[[ Records for the exercise, beginning ]]

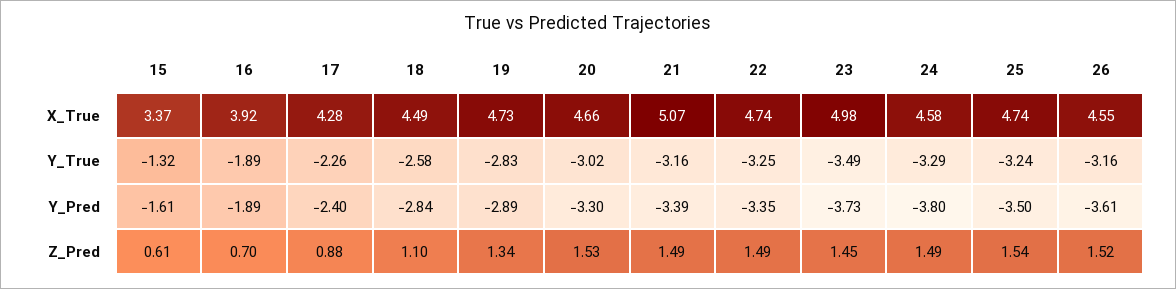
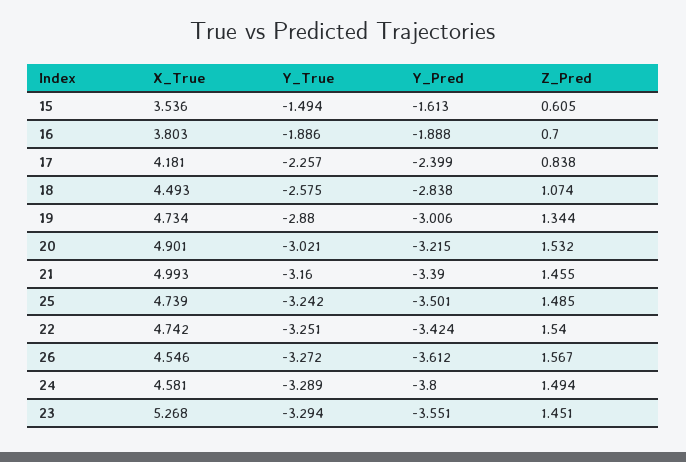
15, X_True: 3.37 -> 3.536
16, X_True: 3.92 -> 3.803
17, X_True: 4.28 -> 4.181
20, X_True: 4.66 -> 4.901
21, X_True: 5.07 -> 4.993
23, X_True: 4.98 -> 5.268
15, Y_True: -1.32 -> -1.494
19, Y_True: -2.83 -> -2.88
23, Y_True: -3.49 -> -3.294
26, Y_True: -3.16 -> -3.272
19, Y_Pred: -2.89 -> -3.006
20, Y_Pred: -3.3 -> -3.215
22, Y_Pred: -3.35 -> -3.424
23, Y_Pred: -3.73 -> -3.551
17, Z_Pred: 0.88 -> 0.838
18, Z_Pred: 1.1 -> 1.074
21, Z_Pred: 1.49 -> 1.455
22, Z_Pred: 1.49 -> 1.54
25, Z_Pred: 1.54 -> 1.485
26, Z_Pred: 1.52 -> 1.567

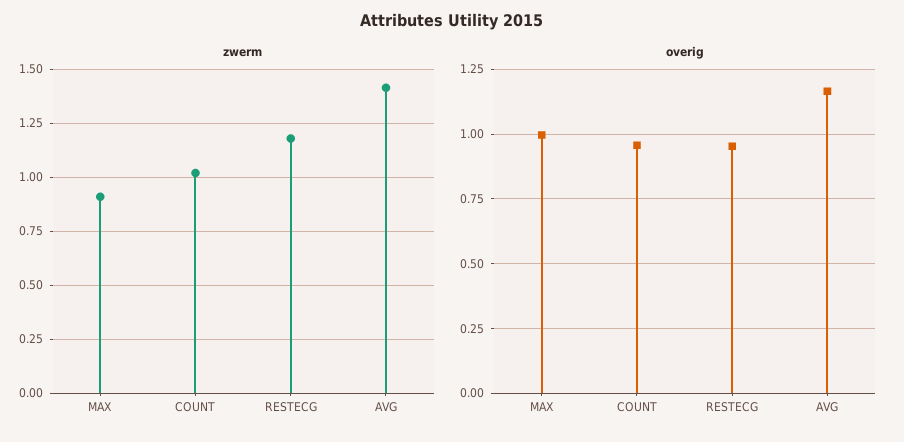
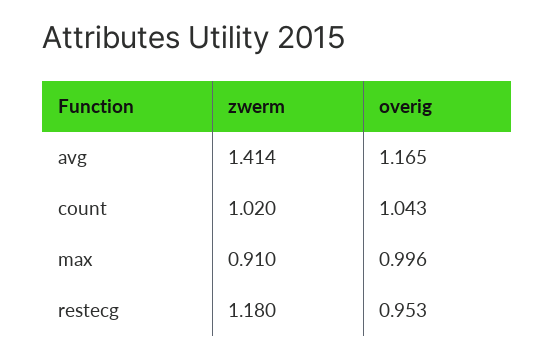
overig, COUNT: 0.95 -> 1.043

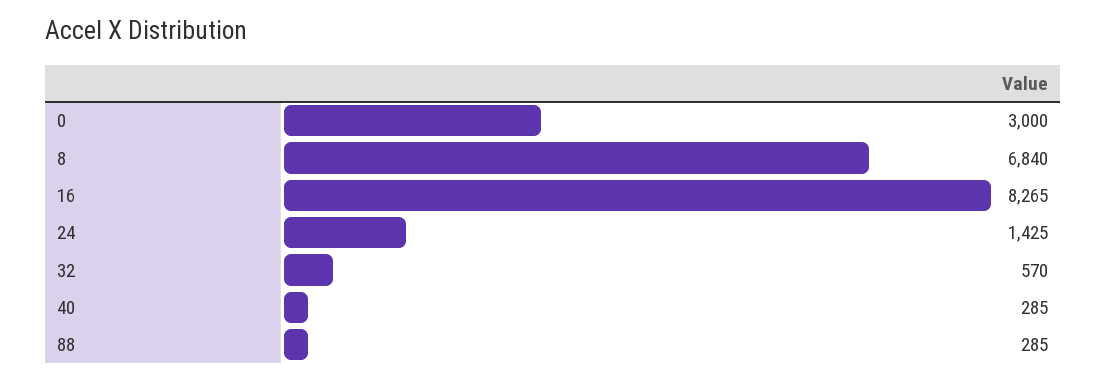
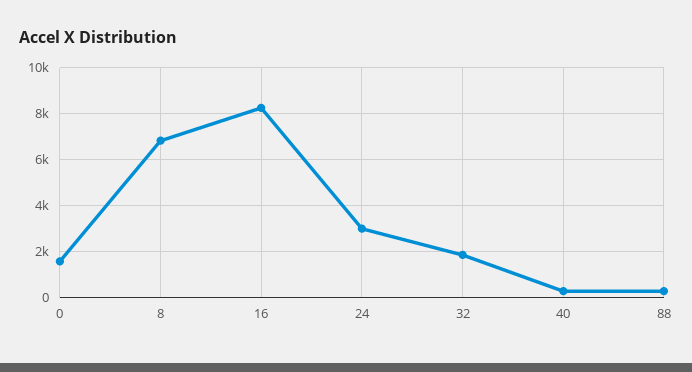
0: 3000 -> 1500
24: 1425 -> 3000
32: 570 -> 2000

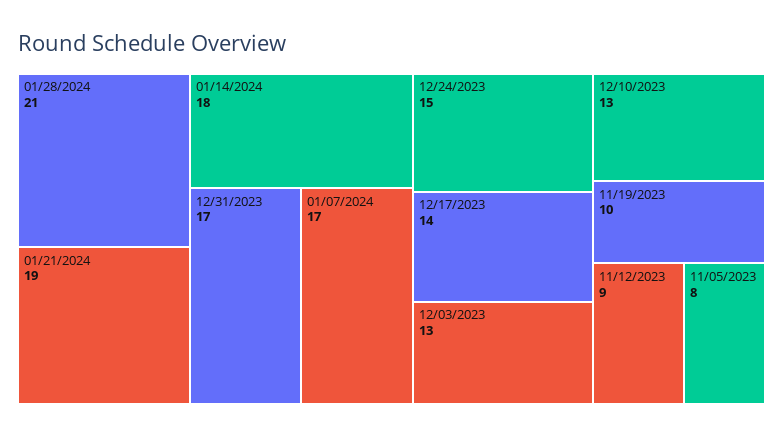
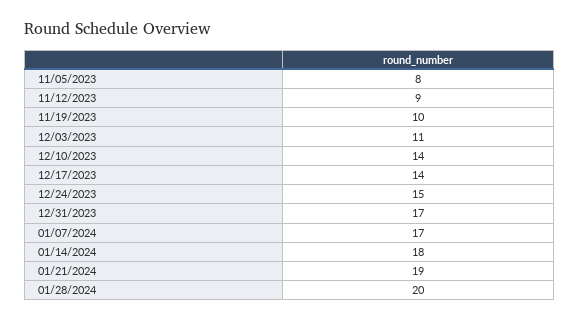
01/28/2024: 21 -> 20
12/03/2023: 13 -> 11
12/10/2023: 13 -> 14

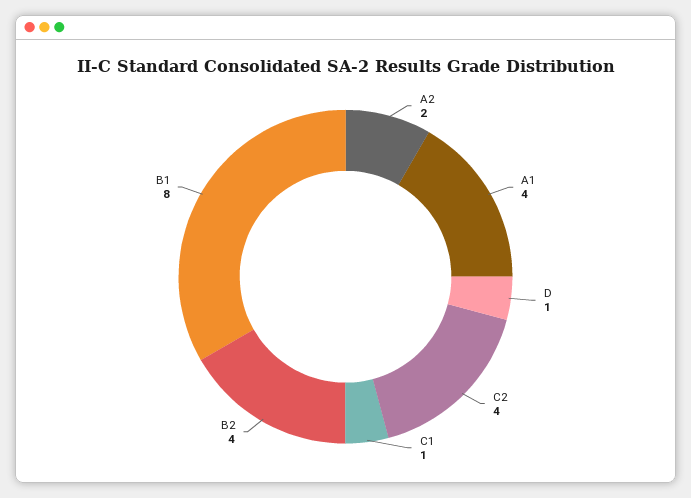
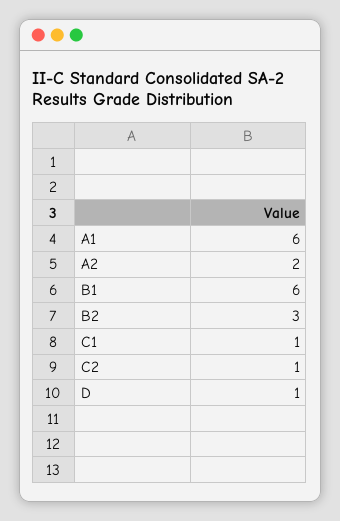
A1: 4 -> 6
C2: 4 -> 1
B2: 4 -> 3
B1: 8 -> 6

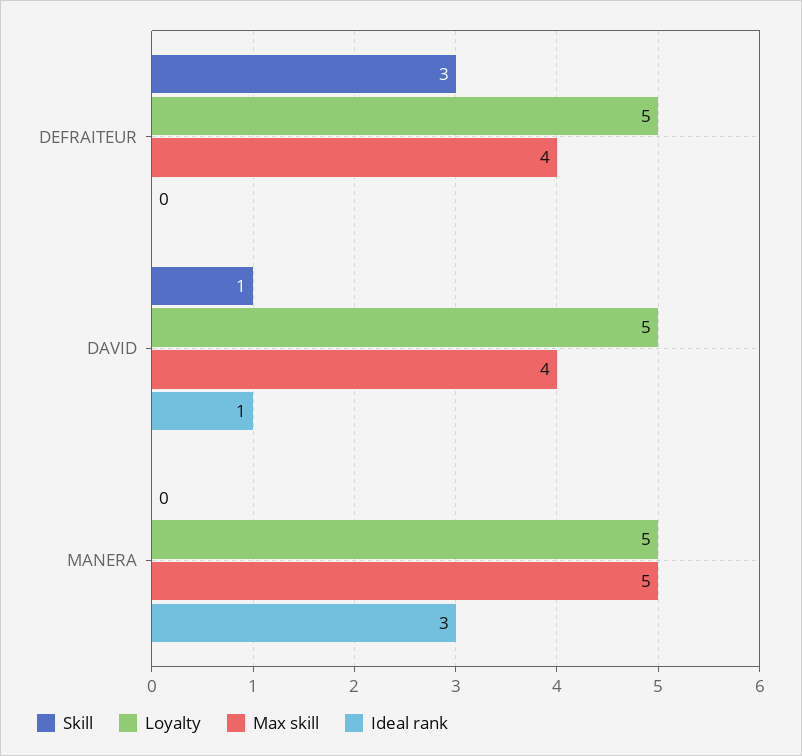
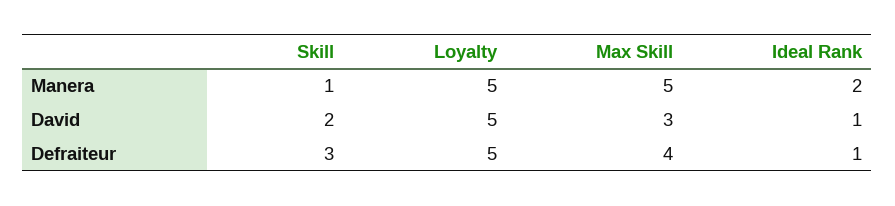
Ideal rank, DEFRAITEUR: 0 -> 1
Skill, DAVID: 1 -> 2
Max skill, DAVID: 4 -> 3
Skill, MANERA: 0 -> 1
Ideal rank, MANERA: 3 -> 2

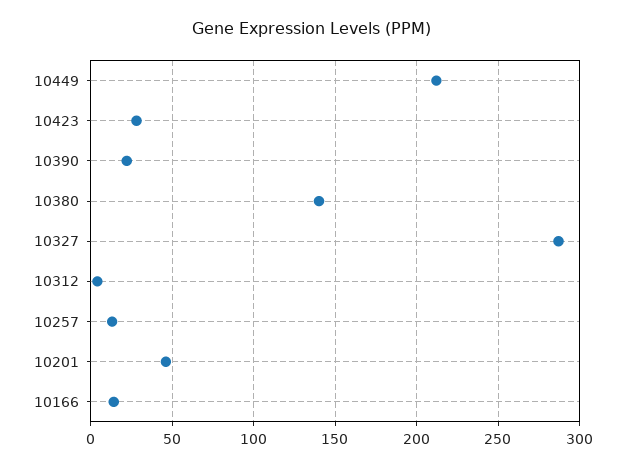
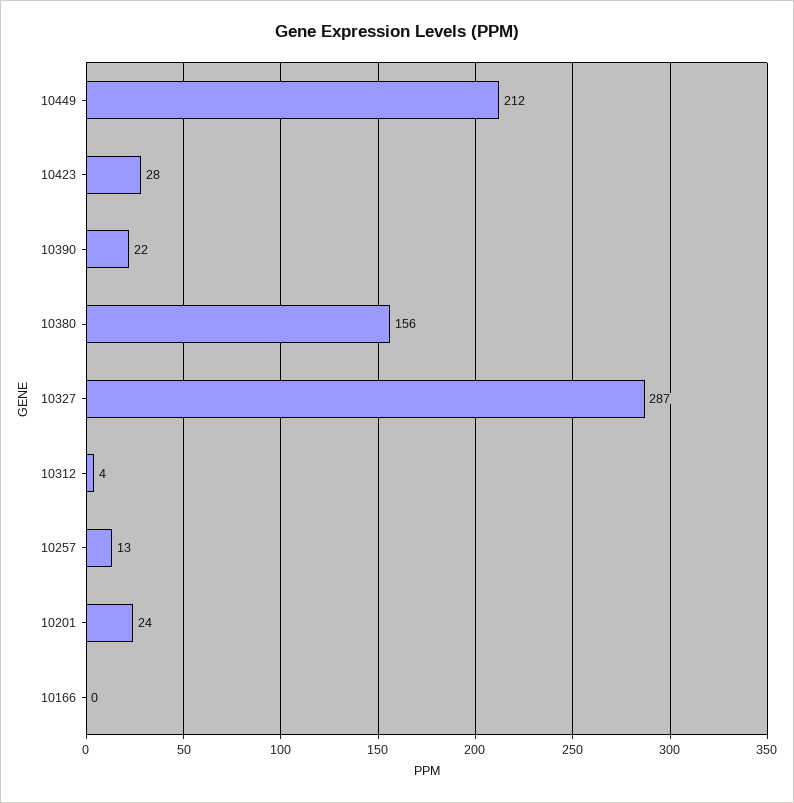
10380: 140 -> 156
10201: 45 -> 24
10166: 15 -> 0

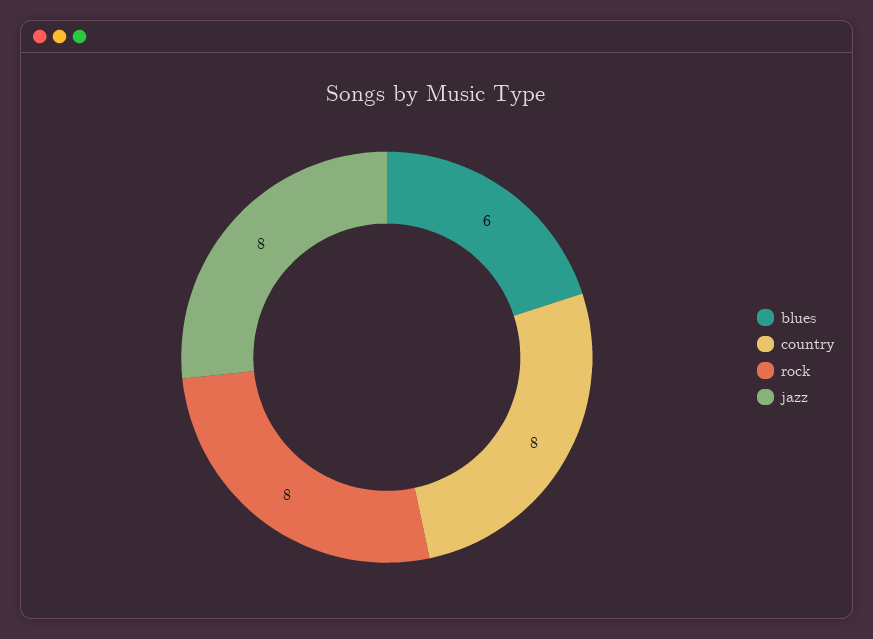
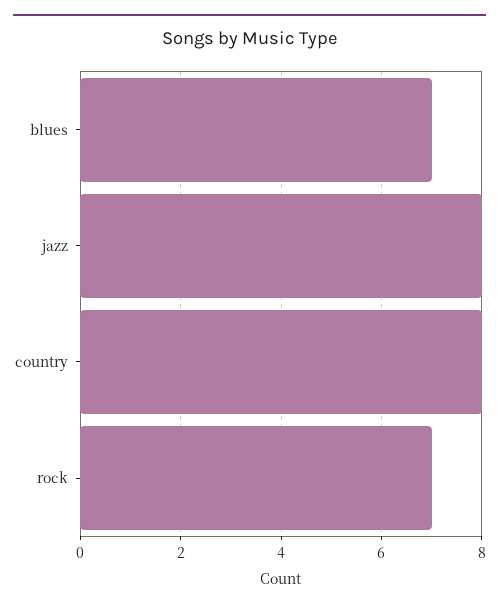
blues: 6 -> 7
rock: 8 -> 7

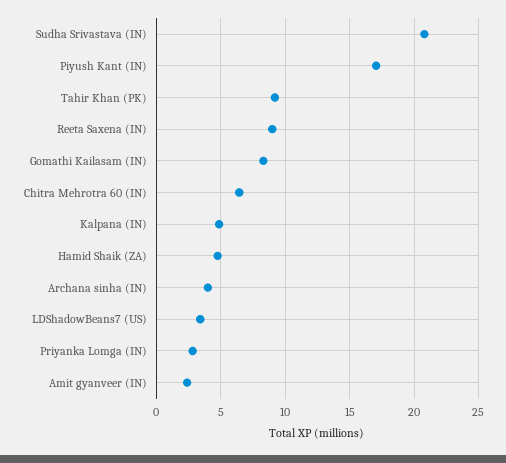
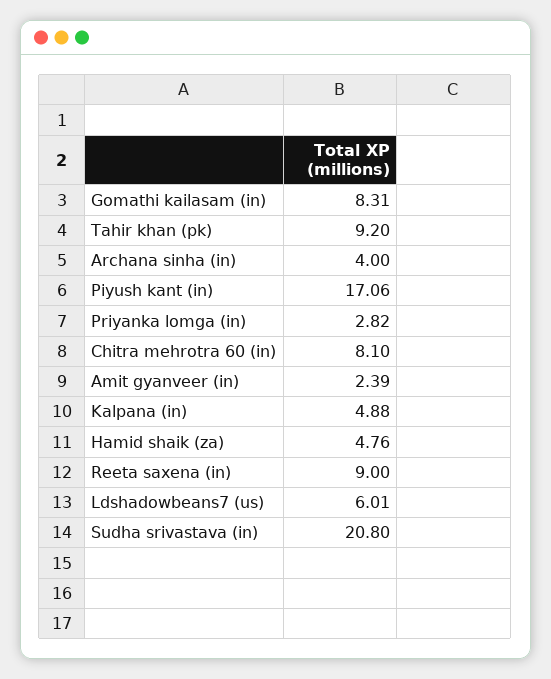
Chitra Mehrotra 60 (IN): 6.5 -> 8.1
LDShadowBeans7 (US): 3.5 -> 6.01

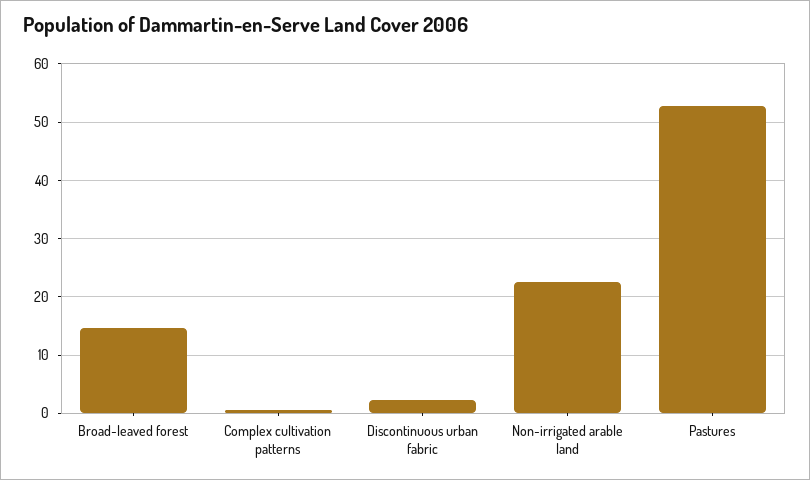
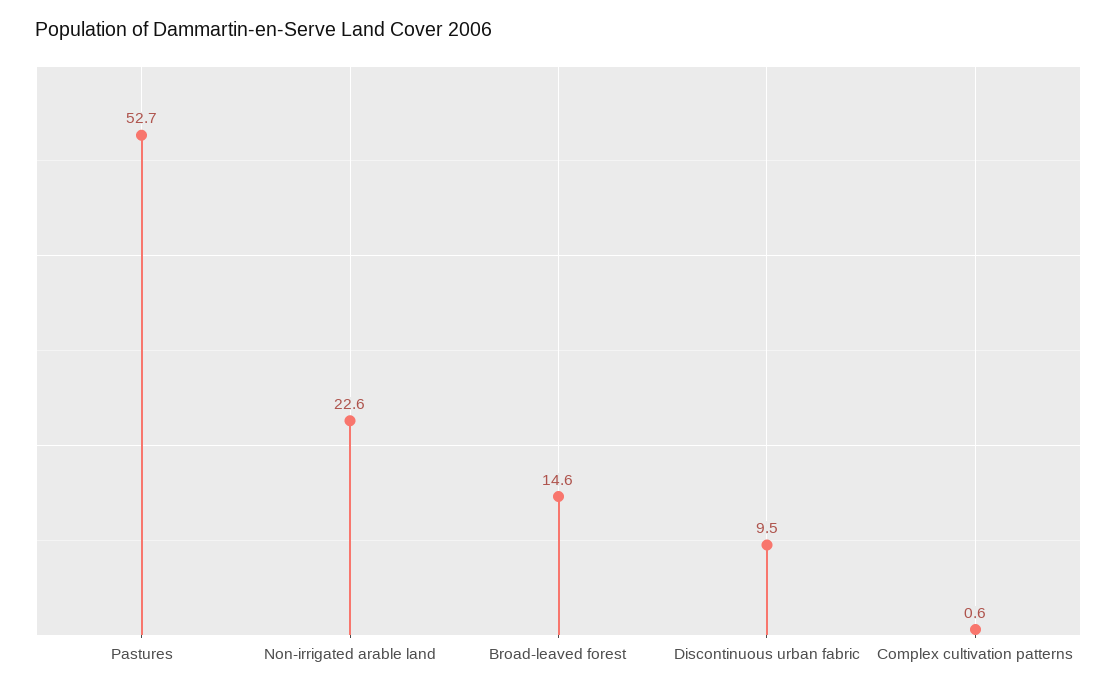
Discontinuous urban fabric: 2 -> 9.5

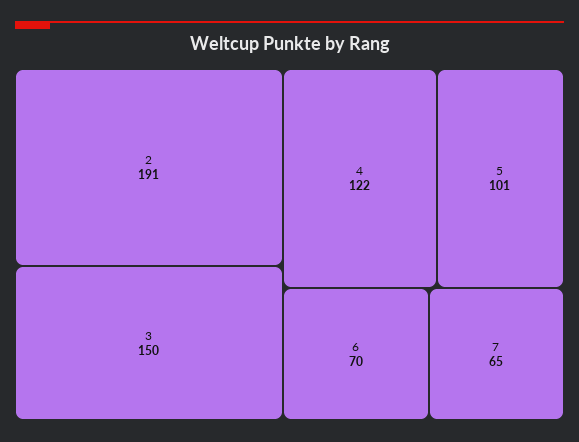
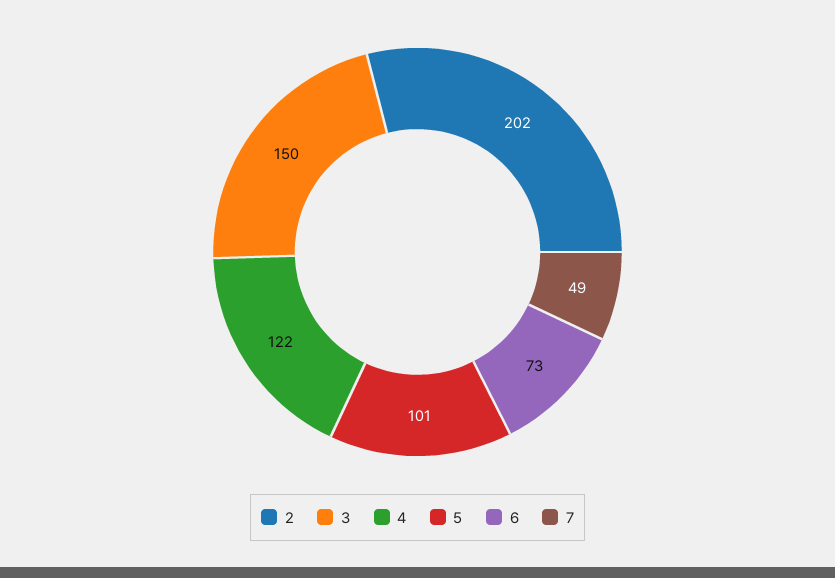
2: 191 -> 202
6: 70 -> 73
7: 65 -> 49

[[ Records for the exercise, end ]]

From the line holding "Max skill, DAVID: 4 -> 3" to the final line of the data above, give each line again exactly, both ends included, and drop the pictures.

▶ [Task response]:
Max skill, DAVID: 4 -> 3
Skill, MANERA: 0 -> 1
Ideal rank, MANERA: 3 -> 2

10380: 140 -> 156
10201: 45 -> 24
10166: 15 -> 0

blues: 6 -> 7
rock: 8 -> 7

Chitra Mehrotra 60 (IN): 6.5 -> 8.1
LDShadowBeans7 (US): 3.5 -> 6.01

Discontinuous urban fabric: 2 -> 9.5

2: 191 -> 202
6: 70 -> 73
7: 65 -> 49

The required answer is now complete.